Work task - Filter the material below down to the lines with the word "Gennaio" and give those lines.

Supplied information -
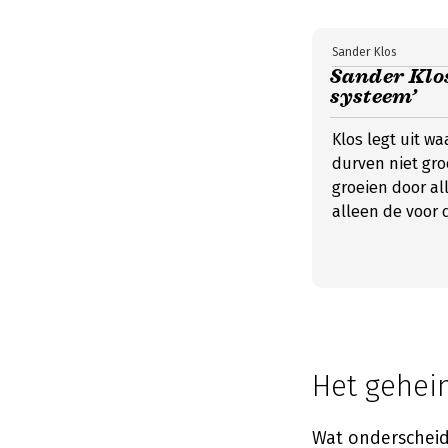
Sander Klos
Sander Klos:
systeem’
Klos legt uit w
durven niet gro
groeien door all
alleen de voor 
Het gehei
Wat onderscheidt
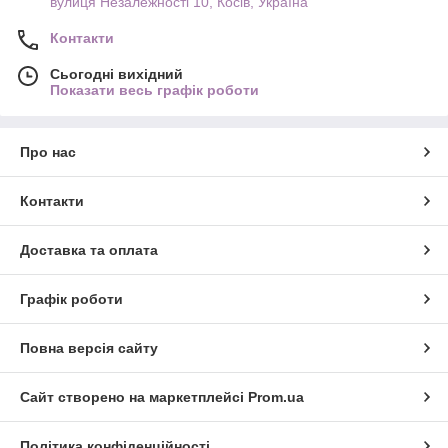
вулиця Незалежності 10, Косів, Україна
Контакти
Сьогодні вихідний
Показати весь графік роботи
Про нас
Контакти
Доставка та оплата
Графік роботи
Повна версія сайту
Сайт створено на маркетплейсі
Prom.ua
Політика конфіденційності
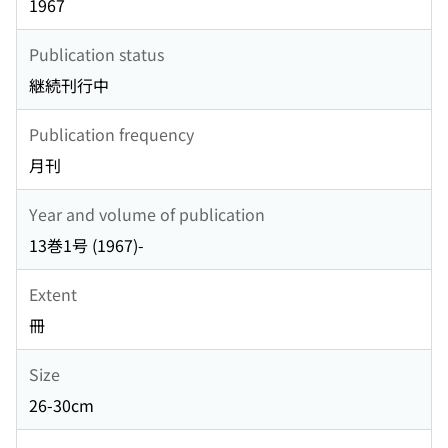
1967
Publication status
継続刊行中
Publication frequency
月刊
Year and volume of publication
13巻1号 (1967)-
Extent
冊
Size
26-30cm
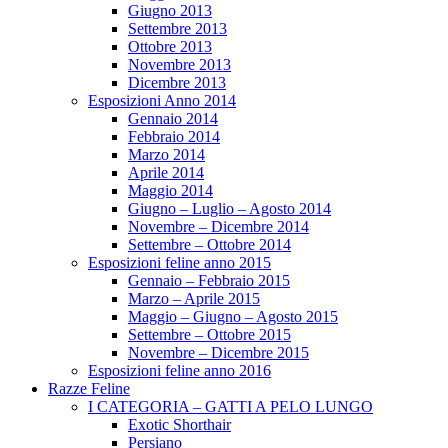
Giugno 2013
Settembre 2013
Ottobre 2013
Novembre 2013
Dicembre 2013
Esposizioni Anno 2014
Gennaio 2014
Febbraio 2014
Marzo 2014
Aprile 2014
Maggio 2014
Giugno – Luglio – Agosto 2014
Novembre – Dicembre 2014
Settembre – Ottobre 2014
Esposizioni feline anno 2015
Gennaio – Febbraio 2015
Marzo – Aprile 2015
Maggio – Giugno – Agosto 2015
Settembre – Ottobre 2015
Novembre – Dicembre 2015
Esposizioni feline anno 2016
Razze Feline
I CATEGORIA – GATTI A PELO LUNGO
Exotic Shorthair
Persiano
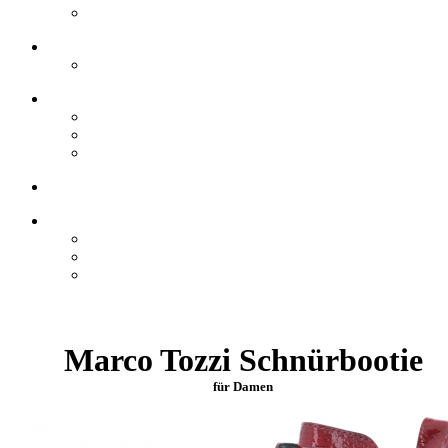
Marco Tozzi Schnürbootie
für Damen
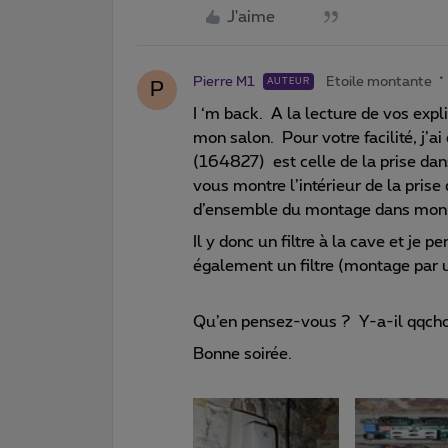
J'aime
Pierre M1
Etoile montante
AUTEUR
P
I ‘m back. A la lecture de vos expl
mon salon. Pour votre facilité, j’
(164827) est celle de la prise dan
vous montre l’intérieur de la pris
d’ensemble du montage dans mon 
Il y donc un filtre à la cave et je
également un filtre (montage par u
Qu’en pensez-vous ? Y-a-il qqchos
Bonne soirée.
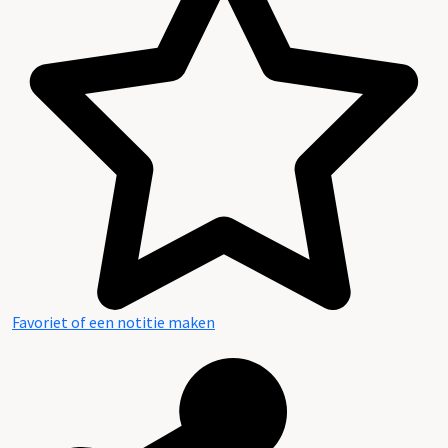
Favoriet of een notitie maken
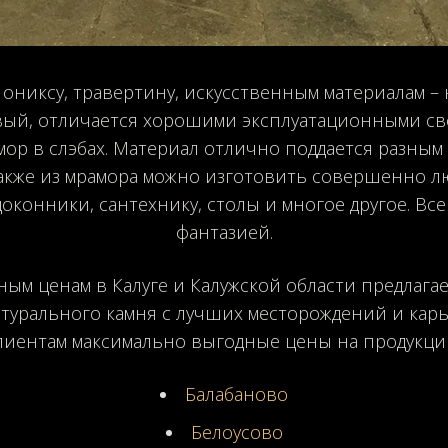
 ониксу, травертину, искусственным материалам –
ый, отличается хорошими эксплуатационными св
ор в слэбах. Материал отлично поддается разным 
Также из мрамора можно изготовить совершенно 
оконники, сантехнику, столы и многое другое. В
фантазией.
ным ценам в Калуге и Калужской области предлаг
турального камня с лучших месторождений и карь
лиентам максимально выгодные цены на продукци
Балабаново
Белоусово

Written solution -
Gennaio 2014
Gennaio – Febbraio 2015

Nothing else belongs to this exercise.